Even with the best intentions, tying one’s BMI score to anything work-related is bordering discrimination (and what’s worse, it’s another proxy metric to target specifically Black women). [MK: another example of good intentions and poor implementation is the mandatory COVID vaccination.]
But wait, there’s more. Evidence than corporate wellness programs create long-lasting positive effect on employees’ blood pressure, cholesterol or blood sugar is simply inconclusive. An exception is quitting smoking. There’s also no conclusive evidence that smokers and obese people cost companies more in medical costs during their employment [MK: it looks like a very carefully crafted assertion because it ignores the factor of lost productivity in these two groups]. It’s true, though, that they are likely to incur higher medical costs after retirement, and many of these costs are funded by taxpayers.
10/ The Targeted Citizen
The book describes the influence Facebook’s algorithms have on people’s voting behaviours as well as on the moods (more positive updated – better mood and v.v.). Algorithms have a potential to change our moods without our awareness.

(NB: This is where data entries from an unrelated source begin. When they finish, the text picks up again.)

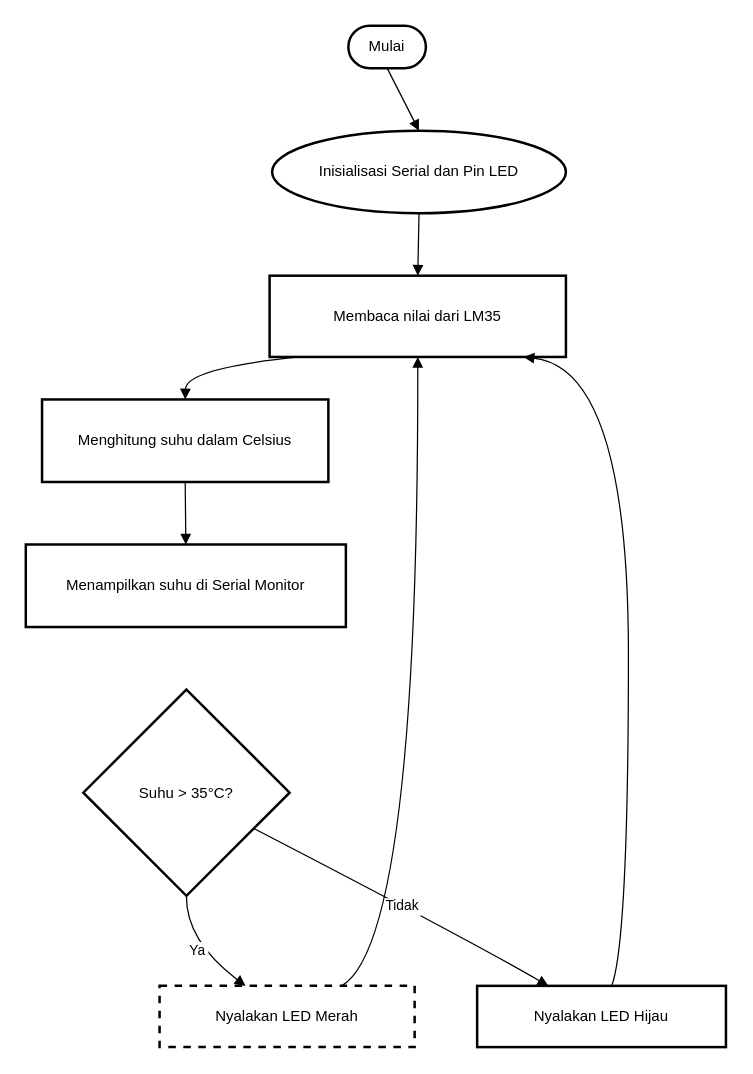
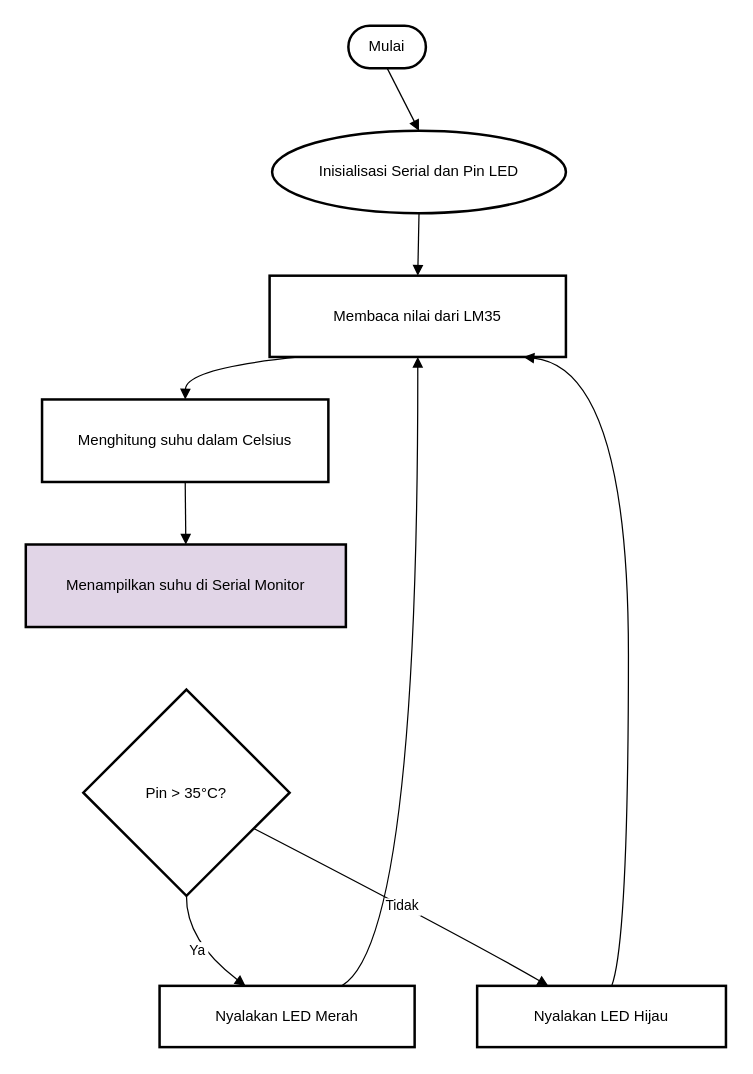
  <mxCell id="0" />
  <mxCell id="1" parent="0" />
  <mxCell id="2" value="Mulai" style="rounded=1;whiteSpace=wrap;arcSize=50;strokeWidth=2;" vertex="1" parent="1"><mxGeometry x="278" y="20" width="62" height="34" as="geometry" /></mxCell>
  <mxCell id="3" value="Inisialisasi Serial dan Pin LED" style="ellipse;whiteSpace=wrap;strokeWidth=2;" vertex="1" parent="1"><mxGeometry x="217" y="104" width="235" height="66" as="geometry" /></mxCell>
  <mxCell id="4" value="Membaca nilai dari LM35" style="whiteSpace=wrap;strokeWidth=2;" vertex="1" parent="1"><mxGeometry x="215" y="220" width="237" height="65" as="geometry" /></mxCell>
  <mxCell id="5" value="Menghitung suhu dalam Celsius" style="whiteSpace=wrap;strokeWidth=2;" vertex="1" parent="1"><mxGeometry x="33" y="319" width="229" height="66" as="geometry" /></mxCell>
- <mxCell id="6" value="Menampilkan suhu di Serial Monitor" style="whiteSpace=wrap;strokeWidth=2;" vertex="1" parent="1"><mxGeometry x="20" y="435" width="256" height="66" as="geometry" /></mxCell>
- <mxCell id="7" value="Suhu &gt; 35°C?" style="rhombus;strokeWidth=2;whiteSpace=wrap;" vertex="1" parent="1"><mxGeometry x="66" y="551" width="165" height="165" as="geometry" /></mxCell>
- <mxCell id="8" value="Nyalakan LED Merah" style="whiteSpace=wrap;strokeWidth=2;dashed=1;" vertex="1" parent="1"><mxGeometry x="127" y="788" width="204" height="49" as="geometry" /></mxCell>
+ <mxCell id="6" value="Menampilkan suhu di Serial Monitor" style="whiteSpace=wrap;strokeWidth=2;fillColor=#e1d5e7;" vertex="1" parent="1"><mxGeometry x="20" y="435" width="256" height="66" as="geometry" /></mxCell>
+ <mxCell id="7" value="Pin &gt; 35°C?" style="rhombus;strokeWidth=2;whiteSpace=wrap;" vertex="1" parent="1"><mxGeometry x="66" y="551" width="165" height="165" as="geometry" /></mxCell>
+ <mxCell id="8" value="Nyalakan LED Merah" style="whiteSpace=wrap;strokeWidth=2;" vertex="1" parent="1"><mxGeometry x="127" y="788" width="204" height="49" as="geometry" /></mxCell>
  <mxCell id="9" value="Nyalakan LED Hijau" style="whiteSpace=wrap;strokeWidth=2;" vertex="1" parent="1"><mxGeometry x="381" y="788" width="199" height="49" as="geometry" /></mxCell>
  <mxCell id="10" value="" style="curved=1;startArrow=none;endArrow=block;exitX=0.5;exitY=0.99;entryX=0.5;entryY=-0.01;rounded=0;" edge="1" parent="1" source="2" target="3"><mxGeometry relative="1" as="geometry"><Array as="points" /></mxGeometry></mxCell>
  <mxCell id="11" value="" style="curved=1;startArrow=none;endArrow=block;exitX=0.5;exitY=1;entryX=0.5;entryY=0;rounded=0;" edge="1" parent="1" source="3" target="4"><mxGeometry relative="1" as="geometry"><Array as="points" /></mxGeometry></mxCell>
  <mxCell id="12" value="" style="curved=1;startArrow=none;endArrow=block;exitX=0.11;exitY=0.99;entryX=0.5;entryY=-0.01;rounded=0;" edge="1" parent="1" source="4" target="5"><mxGeometry relative="1" as="geometry"><Array as="points"><mxPoint x="148" y="294" /></Array></mxGeometry></mxCell>
  <mxCell id="13" value="" style="curved=1;startArrow=none;endArrow=block;exitX=0.5;exitY=1;entryX=0.5;entryY=0;rounded=0;" edge="1" parent="1" source="5" target="6"><mxGeometry relative="1" as="geometry"><Array as="points" /></mxGeometry></mxCell>
  <mxCell id="14" value="Ya" style="curved=1;startArrow=none;endArrow=block;exitX=0.5;exitY=1;entryX=0.34;entryY=0.01;rounded=0;" edge="1" parent="1" source="7" target="8"><mxGeometry relative="1" as="geometry"><Array as="points"><mxPoint x="148" y="752" /></Array></mxGeometry></mxCell>
  <mxCell id="15" value="Tidak" style="curved=1;startArrow=none;endArrow=block;exitX=0.99;exitY=0.76;entryX=0.29;entryY=0.01;rounded=0;" edge="1" parent="1" source="7" target="9"><mxGeometry relative="1" as="geometry"><Array as="points"><mxPoint x="376" y="752" /></Array></mxGeometry></mxCell>
  <mxCell id="16" value="" style="curved=1;startArrow=none;endArrow=block;exitX=0.71;exitY=0.01;entryX=0.5;entryY=0.99;rounded=0;" edge="1" parent="1" source="8" target="4"><mxGeometry relative="1" as="geometry"><Array as="points"><mxPoint x="334" y="752" /></Array></mxGeometry></mxCell>
  <mxCell id="17" value="" style="curved=1;startArrow=none;endArrow=block;exitX=0.54;exitY=0.01;entryX=0.85;entryY=0.99;rounded=0;" edge="1" parent="1" source="9" target="4"><mxGeometry relative="1" as="geometry"><Array as="points"><mxPoint x="502" y="752" /><mxPoint x="502" y="294" /></Array></mxGeometry></mxCell>
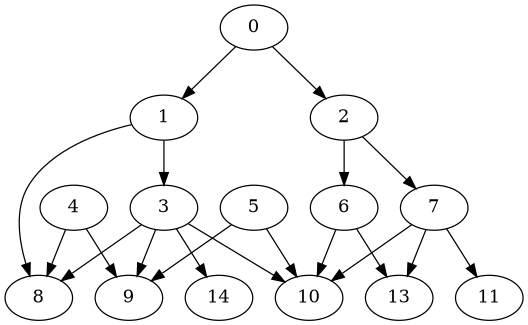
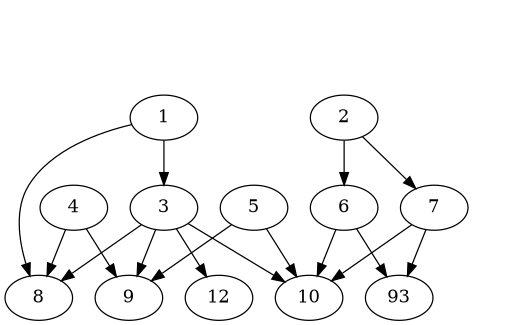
  strict digraph {
-   0
    1
    2
    3
    8
    6
    7
    9
    10
-   12 [label=14]
+   12
    4
    5
-   13
-   11
-   0 -> 1
-   0 -> 2
+   13 [label=93]
    1 -> 3
    1 -> 8
    2 -> 6
    2 -> 7
    3 -> 8
    3 -> 9
    3 -> 10
    3 -> 12
    6 -> 10
    6 -> 13
    7 -> 10
    7 -> 13
-   7 -> 11
    4 -> 8
    4 -> 9
    5 -> 9
    5 -> 10
  }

It’s easy to accuse Facebook’s news feed or Google’s search results of opinion manipulation but there’s no substantial proof other than the political affiliations of their top management. One has to decide whether to rely on these platforms for news or not.
Marketing targeting allows distributing political messages to the audience most receptive to the message. This works thanks to the confirmation bias. At the same time, it’s not clear if microtargeting actually works or delivers what was promised.
MK: Politicians become two-sided marketplaces: they sell their tailored messages to voters and buy audience for top dollar. Since there’s not much accountability for the outcome, this game can be played as inefficiently as one wants.
Not all votes were made equal: if a state is virtually guaranteed to vote red or blue, the value of a swing voter is much lower than the value of a swing voter in a key state where the outcome is far from predetermined. [MK: and as any marketer knows, there’s temptation to sell cheap swing voters and charge the client as if that voter comes from a swing state. I wonder what sort of arbitrage potential exists.]
The dynamic with donors is even more interesting: donors are only useful if they donate, but if they donate everything in one go, they don’t need any attention anymore. Hence, maximising the LTV of a donor requires a number of targeted communications, and this creates a two-sided street: politicians’ teams become trained dogs who perform tricks (i.e., send the right messages) when they’re being fed with donations.
Many campaigns never surface publicly: they target specific audiences with shock content to manipulate them.
What’s interesting about political campaigns is the rule of the minority: voters who are very likely to vote one way or another are much less interesting than swing voters. Sad but true.
Non-voters looks expensive compared to swing voters, so often they get completely disregarded, which in effect cements their aversion to vote.
The author believes that changing the objective from targeting people to identifying people who need help (and eventually helping them) is much more useful to the society as a whole.